Ask HN: Coders - what do you listen to while coding? - uptownfunk
Feel free to post links to your playlists here!
======
lsiunsuex
Months ago, I realized that basically most of what Sirius XM was playing, was
available as a podcast, so I canceled satellite radio and just subscribed to
all the dj's I could find / listen to. And I really only listen to EDM.

[http://podcast.wandwmusic.nl/podcast.php](http://podcast.wandwmusic.nl/podcast.php)

[http://laidbackluke.podtree.com/feed/podcast/](http://laidbackluke.podtree.com/feed/podcast/)

[http://podcast.borgeous.com/?feed=podcast](http://podcast.borgeous.com/?feed=podcast)

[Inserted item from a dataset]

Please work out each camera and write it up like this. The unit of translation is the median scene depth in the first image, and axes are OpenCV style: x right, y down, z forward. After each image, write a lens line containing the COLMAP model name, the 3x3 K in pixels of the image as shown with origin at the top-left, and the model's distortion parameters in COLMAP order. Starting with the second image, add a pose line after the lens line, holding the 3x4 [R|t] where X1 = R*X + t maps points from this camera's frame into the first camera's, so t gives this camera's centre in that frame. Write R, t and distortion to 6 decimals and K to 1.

[http://afrojack.podtree.com/feed/podcast/](http://afrojack.podtree.com/feed/podcast/)

[http://podcast.armadamusic.com/asot/podcast.xml](http://podcast.armadamusic.com/asot/podcast.xml)

[http://podcast.djhardwell.com/podcast.xml](http://podcast.djhardwell.com/podcast.xml)

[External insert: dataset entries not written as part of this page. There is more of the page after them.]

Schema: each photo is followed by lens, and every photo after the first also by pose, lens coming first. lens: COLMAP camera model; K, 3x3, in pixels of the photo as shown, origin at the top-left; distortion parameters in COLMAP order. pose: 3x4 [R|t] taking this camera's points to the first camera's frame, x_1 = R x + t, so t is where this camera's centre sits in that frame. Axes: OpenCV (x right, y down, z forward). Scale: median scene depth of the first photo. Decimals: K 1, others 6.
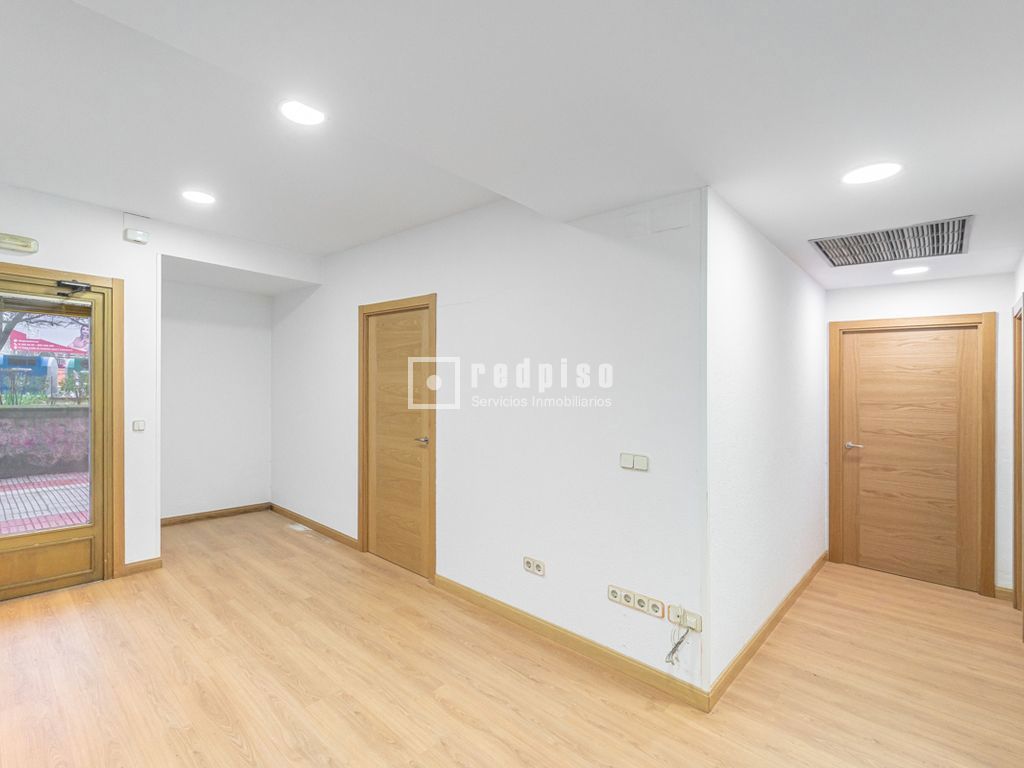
lens RADIAL K [[497.6, 0, 442.4], [0, 497.6, 349.1], [0, 0, 1]] dist [-0.001338, -0.000145]
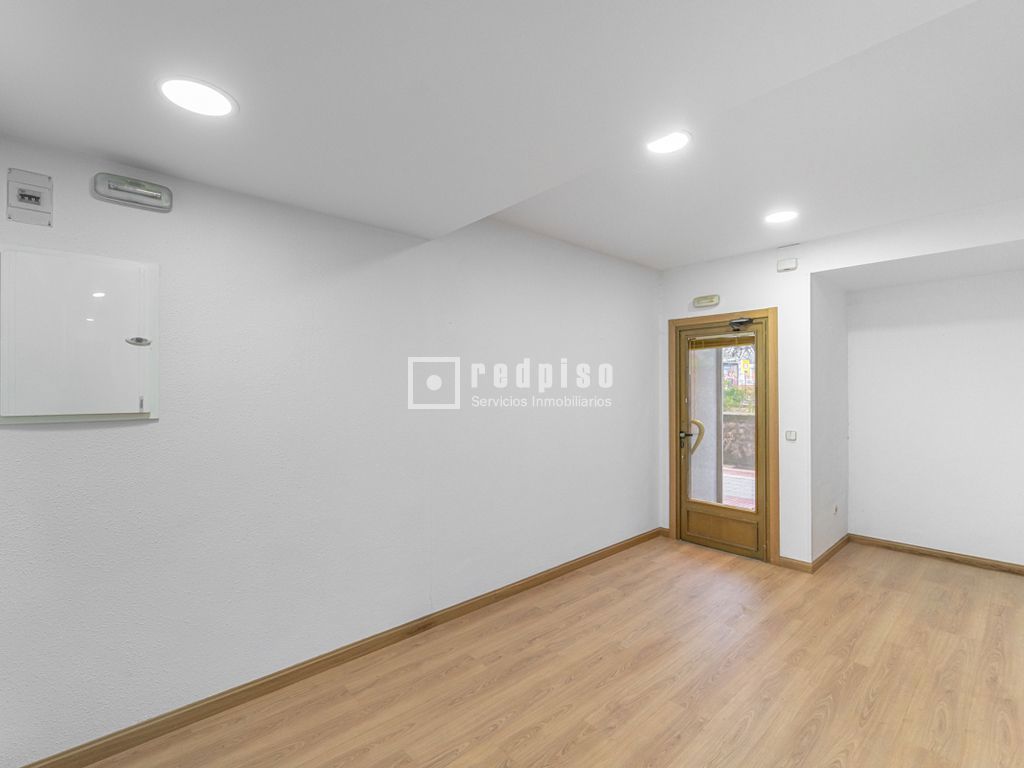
lens RADIAL K [[458.8, 0, 512.2], [0, 458.8, 355.7], [0, 0, 1]] dist [-0.000873, -0.000413]
pose [[-0.044443, -0.102458, -0.993744, 0.499950], [0.076776, 0.991435, -0.105654, 0.043564], [0.996057, -0.080991, -0.036196, 0.482509]]
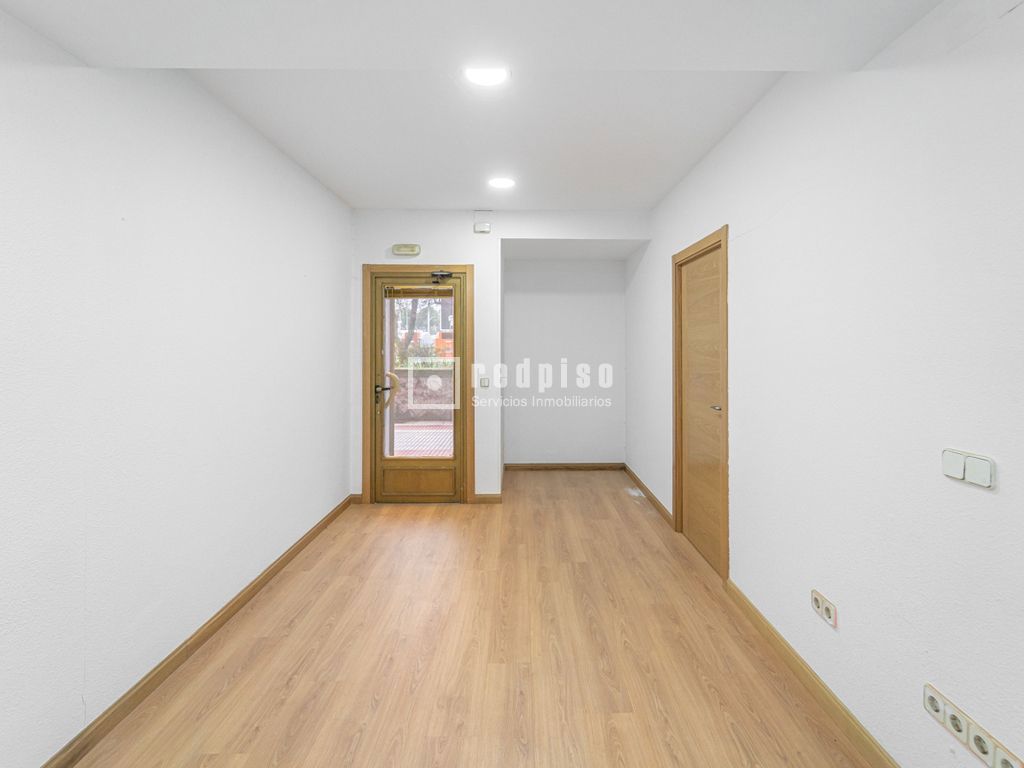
lens RADIAL K [[484.2, 0, 514.9], [0, 484.2, 317.5], [0, 0, 1]] dist [-0.000107, -0.000733]
pose [[0.714451, -0.069081, -0.696267, 0.309118], [0.070461, 0.997159, -0.026633, 0.036787], [0.696129, -0.030032, 0.717288, 0.229961]]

[http://tritonia.libsyn.com/rss](http://tritonia.libsyn.com/rss)

[http://www.galexmusic.com/podcast/gareth.xml](http://www.galexmusic.com/podcast/gareth.xml)

[http://intheair.libsyn.com/rss](http://intheair.libsyn.com/rss)

[http://feddelegrand.libsyn.com/rss](http://feddelegrand.libsyn.com/rss)

[http://static.aboveandbeyond.nu/grouptherapy/podcast.xml](http://static.aboveandbeyond.nu/grouptherapy/podcast.xml)

[http://toolroomknightsradio.com/radioshow/toolroomknightsrad...](http://toolroomknightsradio.com/radioshow/toolroomknightsradiopodcast.xml)

------
SyneRyder
I have a coding music playlist that I've been improving over the last few
years, it's nearly 70 hours of upbeat electronica & IDM with no almost no
vocals. I try to only keep music that keeps me in the zone and delete any
track that distracts me. The playlist is now on Spotify, but it had over 100
subscribers on Rdio before they closed down.

[https://open.spotify.com/user/syneryder/playlist/5YpeoHyEHG7...](https://open.spotify.com/user/syneryder/playlist/5YpeoHyEHG7ttNgvzAkW72)

spotify://user:syneryder:playlist:5YpeoHyEHG7ttNgvzAkW72

There was also a thread last week that asked about music:
[https://news.ycombinator.com/item?id=11493678](https://news.ycombinator.com/item?id=11493678)

------
dougdescombaz
Usually stuff without lyrics, or lyrics I can't really understand, so the
songs remain in the background. Anything to drawn out the open office setting
when I need to concentrate, and also to pump me up. Seems like repetitiveness
can help reduce distraction. Most likely some classical, and then some
aggressive rock/punk/metal.

------
meowberryboy
Defcon radio, of course!
[https://somafm.com/defcon/](https://somafm.com/defcon/)

------
konart
Rock, Metal, OSTs.

------
markbnj
Fans.